• **STUDY TEXT**:
==============================


[6] The Minister applied for judicial review of this decision to allow leave to appeal. On February 5, 2020, the Federal Court found the Appeal Division’s decision unreasonable and ordered it set aside. The Court returned to matter to the Appeal Division for redetermination.

[7] I have reviewed the General Division’s decision against the underlying record. I have concluded that the Claimant has not advanced any grounds of appeal that would have a reasonable chance of success.

Issue

[8] Under section 58 (1) of the Department of Employment Social Development Act (DESDA), there are only three grounds of appeal to the Appeal Division. A claimant must show that the General Division acted unfairly, interpreted the law incorrectly, or based its decision on an important error of fact.Footnote 4

[9] An appeal can proceed only if the Appeal Division first grants leave to appeal.Footnote 5 At this stage, the Appeal Division must be satisfied that the appeal has a reasonable chance of success.Footnote 6 This is a fairly easy test to meet, and it means that a claimant must present at least one arguable case.Footnote 7

[10] I have to decide whether the Claimant has raised an arguable case.

Analysis

[11] I have concluded that the Claimant does not have arguable case. In coming to this conclusion, I was guided by the Federal Court of Appeal’s recent ruling on this matter.

==============================

[Dataset entries]
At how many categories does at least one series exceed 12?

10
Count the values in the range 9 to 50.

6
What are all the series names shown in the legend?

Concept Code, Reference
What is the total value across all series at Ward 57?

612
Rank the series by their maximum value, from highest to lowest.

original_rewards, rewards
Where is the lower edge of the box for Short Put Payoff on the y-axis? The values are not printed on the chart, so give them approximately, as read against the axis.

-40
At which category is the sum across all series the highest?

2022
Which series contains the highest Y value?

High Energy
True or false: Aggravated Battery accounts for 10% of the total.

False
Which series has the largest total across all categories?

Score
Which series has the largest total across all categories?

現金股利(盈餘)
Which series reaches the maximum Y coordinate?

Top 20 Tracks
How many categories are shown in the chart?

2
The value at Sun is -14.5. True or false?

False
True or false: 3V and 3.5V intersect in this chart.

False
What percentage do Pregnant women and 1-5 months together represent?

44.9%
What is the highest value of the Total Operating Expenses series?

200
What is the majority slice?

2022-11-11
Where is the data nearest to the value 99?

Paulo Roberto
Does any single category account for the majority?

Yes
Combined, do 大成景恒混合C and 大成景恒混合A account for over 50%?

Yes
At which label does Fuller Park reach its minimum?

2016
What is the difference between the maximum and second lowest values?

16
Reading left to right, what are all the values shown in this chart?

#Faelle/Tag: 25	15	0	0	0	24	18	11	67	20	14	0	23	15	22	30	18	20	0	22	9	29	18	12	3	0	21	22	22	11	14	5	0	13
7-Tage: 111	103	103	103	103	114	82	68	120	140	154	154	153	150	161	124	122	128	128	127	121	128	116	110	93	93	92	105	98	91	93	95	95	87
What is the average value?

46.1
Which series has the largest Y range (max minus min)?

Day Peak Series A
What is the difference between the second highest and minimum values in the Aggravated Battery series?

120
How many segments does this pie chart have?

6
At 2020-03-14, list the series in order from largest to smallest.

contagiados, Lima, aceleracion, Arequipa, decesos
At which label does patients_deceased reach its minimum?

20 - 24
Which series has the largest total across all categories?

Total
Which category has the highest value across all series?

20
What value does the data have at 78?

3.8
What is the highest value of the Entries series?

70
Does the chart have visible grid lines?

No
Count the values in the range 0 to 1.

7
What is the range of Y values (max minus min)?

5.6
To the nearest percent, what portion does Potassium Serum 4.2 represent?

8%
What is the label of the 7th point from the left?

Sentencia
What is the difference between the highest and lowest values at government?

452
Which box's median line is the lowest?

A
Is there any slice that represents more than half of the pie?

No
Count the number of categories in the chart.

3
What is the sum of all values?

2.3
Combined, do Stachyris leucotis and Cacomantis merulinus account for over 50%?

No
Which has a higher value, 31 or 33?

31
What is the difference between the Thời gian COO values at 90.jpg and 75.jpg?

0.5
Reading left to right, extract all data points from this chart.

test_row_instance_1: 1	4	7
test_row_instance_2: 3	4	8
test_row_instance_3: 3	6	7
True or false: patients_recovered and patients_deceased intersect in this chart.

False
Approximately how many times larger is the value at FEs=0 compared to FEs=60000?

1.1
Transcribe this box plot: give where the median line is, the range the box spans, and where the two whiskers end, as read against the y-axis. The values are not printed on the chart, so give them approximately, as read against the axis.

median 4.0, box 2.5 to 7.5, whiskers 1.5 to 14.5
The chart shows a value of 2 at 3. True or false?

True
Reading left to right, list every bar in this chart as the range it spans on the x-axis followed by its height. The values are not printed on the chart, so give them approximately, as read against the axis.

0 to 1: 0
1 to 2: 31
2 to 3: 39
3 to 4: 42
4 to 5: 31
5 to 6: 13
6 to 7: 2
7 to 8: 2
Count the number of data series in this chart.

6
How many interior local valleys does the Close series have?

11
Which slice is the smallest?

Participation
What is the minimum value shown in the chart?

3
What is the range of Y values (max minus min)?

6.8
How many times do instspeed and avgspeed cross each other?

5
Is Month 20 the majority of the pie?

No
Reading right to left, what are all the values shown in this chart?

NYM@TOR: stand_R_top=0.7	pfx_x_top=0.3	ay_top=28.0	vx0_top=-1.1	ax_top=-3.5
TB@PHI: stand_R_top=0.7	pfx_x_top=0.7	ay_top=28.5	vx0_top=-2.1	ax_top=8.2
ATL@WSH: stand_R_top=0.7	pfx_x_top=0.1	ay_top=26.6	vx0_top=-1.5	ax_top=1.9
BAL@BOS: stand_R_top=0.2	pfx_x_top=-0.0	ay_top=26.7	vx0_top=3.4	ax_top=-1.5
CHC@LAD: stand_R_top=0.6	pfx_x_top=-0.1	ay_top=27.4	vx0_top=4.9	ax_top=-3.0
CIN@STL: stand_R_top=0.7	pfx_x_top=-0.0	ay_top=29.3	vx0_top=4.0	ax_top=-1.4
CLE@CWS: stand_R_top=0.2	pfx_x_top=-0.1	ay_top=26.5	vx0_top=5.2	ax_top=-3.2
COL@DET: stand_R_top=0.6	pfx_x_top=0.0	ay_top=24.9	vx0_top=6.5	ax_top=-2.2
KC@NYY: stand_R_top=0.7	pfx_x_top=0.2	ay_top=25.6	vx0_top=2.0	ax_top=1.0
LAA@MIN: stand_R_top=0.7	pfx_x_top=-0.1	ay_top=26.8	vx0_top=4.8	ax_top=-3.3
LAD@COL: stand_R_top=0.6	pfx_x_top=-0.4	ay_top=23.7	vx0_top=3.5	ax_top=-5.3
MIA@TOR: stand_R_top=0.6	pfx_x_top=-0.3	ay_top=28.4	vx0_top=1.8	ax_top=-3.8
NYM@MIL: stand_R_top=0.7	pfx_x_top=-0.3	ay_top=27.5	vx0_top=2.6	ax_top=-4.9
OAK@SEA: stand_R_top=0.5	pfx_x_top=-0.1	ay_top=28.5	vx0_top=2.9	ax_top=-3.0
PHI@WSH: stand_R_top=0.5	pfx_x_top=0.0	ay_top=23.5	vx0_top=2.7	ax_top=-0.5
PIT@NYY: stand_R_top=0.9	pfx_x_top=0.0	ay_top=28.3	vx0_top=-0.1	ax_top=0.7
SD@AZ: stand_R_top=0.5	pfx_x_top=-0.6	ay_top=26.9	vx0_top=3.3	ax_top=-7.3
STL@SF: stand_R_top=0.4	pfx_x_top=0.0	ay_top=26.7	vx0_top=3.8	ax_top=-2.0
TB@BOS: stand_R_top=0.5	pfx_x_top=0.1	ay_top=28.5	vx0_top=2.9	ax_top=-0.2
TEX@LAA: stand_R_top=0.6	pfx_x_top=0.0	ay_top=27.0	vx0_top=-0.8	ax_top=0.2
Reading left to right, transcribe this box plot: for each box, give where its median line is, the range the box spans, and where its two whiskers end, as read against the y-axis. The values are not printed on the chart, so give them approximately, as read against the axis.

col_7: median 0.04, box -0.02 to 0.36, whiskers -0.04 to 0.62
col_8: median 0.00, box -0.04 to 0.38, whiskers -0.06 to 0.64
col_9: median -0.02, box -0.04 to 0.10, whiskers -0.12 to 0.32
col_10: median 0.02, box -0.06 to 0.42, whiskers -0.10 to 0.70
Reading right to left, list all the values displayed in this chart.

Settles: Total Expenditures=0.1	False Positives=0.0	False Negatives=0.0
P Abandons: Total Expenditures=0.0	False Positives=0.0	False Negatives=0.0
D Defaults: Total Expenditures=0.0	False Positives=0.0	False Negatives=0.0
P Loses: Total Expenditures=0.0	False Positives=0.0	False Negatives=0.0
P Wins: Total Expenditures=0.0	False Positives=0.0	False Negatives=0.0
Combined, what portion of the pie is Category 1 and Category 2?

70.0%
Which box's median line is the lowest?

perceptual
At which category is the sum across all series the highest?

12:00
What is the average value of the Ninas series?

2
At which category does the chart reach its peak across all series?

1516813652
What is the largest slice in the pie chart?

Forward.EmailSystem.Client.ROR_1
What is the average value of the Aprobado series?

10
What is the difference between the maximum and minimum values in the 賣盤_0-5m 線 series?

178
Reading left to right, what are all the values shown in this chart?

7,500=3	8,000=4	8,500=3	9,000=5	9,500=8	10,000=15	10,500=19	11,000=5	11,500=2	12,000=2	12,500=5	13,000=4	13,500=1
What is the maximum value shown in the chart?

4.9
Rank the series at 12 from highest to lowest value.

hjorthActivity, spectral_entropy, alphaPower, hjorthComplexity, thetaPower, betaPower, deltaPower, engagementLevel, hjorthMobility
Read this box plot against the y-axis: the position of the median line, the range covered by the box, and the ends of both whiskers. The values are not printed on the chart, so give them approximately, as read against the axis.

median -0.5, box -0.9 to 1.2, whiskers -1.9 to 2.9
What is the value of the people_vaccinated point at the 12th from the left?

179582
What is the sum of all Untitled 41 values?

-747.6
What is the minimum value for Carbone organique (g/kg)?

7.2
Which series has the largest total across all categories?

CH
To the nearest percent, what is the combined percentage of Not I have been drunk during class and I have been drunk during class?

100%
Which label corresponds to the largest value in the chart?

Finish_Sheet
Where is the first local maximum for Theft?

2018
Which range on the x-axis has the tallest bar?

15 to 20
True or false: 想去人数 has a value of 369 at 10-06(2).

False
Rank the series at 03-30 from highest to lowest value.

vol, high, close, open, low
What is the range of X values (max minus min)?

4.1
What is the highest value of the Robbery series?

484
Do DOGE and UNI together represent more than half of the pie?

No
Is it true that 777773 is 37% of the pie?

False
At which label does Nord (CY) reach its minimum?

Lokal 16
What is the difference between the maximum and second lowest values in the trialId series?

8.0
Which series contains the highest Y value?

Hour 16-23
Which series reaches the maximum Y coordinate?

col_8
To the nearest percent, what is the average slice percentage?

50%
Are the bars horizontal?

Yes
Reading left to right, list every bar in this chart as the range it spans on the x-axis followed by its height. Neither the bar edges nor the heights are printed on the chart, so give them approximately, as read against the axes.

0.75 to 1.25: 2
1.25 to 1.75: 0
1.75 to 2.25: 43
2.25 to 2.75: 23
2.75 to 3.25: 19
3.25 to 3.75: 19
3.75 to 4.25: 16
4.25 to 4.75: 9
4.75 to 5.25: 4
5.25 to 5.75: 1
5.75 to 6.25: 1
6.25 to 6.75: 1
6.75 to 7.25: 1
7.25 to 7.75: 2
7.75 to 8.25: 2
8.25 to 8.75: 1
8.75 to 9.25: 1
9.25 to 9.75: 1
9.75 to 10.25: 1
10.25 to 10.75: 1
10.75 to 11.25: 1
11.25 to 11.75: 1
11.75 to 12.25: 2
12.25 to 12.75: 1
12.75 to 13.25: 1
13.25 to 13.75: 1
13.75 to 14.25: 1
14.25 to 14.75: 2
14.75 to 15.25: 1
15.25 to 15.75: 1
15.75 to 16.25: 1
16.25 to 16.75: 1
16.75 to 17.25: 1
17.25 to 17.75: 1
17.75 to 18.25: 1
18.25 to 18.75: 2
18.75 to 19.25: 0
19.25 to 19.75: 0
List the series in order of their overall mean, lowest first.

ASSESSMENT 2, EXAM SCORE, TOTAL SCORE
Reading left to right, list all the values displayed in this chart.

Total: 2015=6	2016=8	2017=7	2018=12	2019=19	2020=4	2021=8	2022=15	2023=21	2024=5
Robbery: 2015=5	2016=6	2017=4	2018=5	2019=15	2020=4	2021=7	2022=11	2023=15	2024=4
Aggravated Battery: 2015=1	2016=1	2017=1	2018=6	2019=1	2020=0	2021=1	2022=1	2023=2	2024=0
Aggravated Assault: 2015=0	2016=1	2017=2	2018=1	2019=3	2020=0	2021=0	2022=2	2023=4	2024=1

==============================

• **TASKS TO COMPLETE**:
1. Based on the appeal decision, answer yes or no to whether each statement agrees with it, and quote the words that decide it: (a) The Federal Court found the Appeal Division's decision unreasonable. (b) Section 58 (1) of the DESDA allows four grounds of appeal to the Appeal Division. (c) The test for leave to appeal is described as hard to meet.
2. Reproduce the part of the appeal decision that opens with the words containing "[9] An appeal" and closes with "on this matter.".

• **TASK-BY-TASK RESULTS**:
1.
(a) Yes: "the Federal Court found the Appeal Division’s decision unreasonable and ordered it set aside"
(b) No: "there are only three grounds of appeal to the Appeal Division"
(c) No: "This is a fairly easy test to meet"

2.
[9] An appeal can proceed only if the Appeal Division first grants leave to appeal.Footnote 5 At this stage, the Appeal Division must be satisfied that the appeal has a reasonable chance of success.Footnote 6 This is a fairly easy test to meet, and it means that a claimant must present at least one arguable case.Footnote 7

[10] I have to decide whether the Claimant has raised an arguable case.

Analysis

[11] I have concluded that the Claimant does not have arguable case. In coming to this conclusion, I was guided by the Federal Court of Appeal’s recent ruling on this matter.